M. Delmas (de Toulouse). Il y a environ quinze jours que vous avez mis à la disposition du pouvoir exécutif toutes les troupes de ligne résidentes à Paris. Quelle est la partie de ces troupes de ligne que le ministre de la guerre a envoyée sur la frontière? Rien encore, et cependant, Messieurs, vous savez que les ennemis se portent à grands pas sur nos frontières. Vous devez savoir aussi qu'ils se porteut vers Montmédy, et que c'est peut-être le premier point de vos frontières qui sera incessamment attaqué. Or, comment se peut-il que le pouvoir exécutif, ayant à sa disposition, d'aprés un décret du Corps législatif, d'excellentes troupes, n'en ait pas encore disposé? Le ministre de la guerre, connaissant l'art militaire, a eu raison de vous dire que tous les hommes composant un régiment n'étaient pas en état, dans ce moment-ci, de faire la guerre, et qu'on avait complété les premiers bataillons aux dépens des seconds, et que les seconds formeraient un dépôt pour faire passer les hommes à mesure qu'ils seraient instruits, au premier bataillon. Mais, Messieurs, qui est-ce qui ne voit pas que cette proposition faite par le ministre de la guerre, n'a été absolument combinee que pour éluder votre décret? Tout le monde sera d'accord avec moi, que, dans tel moment que les premiers bataillons seront aux frontières, il n'est pas possible que ce qui restera d'un bataillon puisse être ici en dépôt; car comment pourra-t-on me persuader qu'il est nécessaire, qu'il est utile d'établir des dépôts à 80 lieues des endroits où seront les bataillons? Messieurs, cela n'est pas possible, les dépôts doivent être à la proximité de leur bataillon.

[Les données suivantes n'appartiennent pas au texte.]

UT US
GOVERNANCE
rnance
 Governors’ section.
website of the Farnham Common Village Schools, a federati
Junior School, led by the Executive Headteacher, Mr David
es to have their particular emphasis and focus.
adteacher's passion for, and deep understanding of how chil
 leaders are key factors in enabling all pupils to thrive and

Je pourrais rappeler ici les delices de Capoue. Est-ce dans une ville d'une population aussi considérable, que l'on me persuadera qu'il faut laisser ces dépôts? Non, Messieurs, ici on ne peut pas donner au soldat le degré d'instruction qui lui est nécessaire. A tout instant le soldat est distrait ou par ses plaisirs ou par ses habitudes. Vous n'aurez de bons soldats que quand vous les aurez mis dans les camps, et qu'ils auront fait taire toutes leurs affections.

Je demande donc que le roi soit invité à disposer de ces troupes pour la sûreté de l'Empire.

M. Brunek. Aux termes de la Constitution, le Corps législatif a fait tout ce qu'il a pu faire en mettant les forces à la disposition du roi, et en levant le décret qu'il avait rendu, que les régiments de ligne quí étaient à Paris n'en pourraient être tirés que par un autre décret.

M. Gérardin. Je ne monte pas à la tribune pour m'opposer à la motion, mais pour me réjouir de ce qu'il n'existe plus d'inquiétudes à Paris, de ce qu'il n'existe plus cette multitude de conspirateurs qu'on nous présentait sans cesse, de ce qu'il n'est plus nécessaire d'une force répressive dans une aussi grande cité. Je dirai cependant avec quelques préopinants, que ce sont toujours les mêmes personnes qui nous ont répété sans cesse qu'il fallait amener 20,000 hommes à Paris, qui aujourd'hui veulent que la capitale éloigne de son sein les mêmes troupes qui peuvent assurer la liberté... (Murmures.)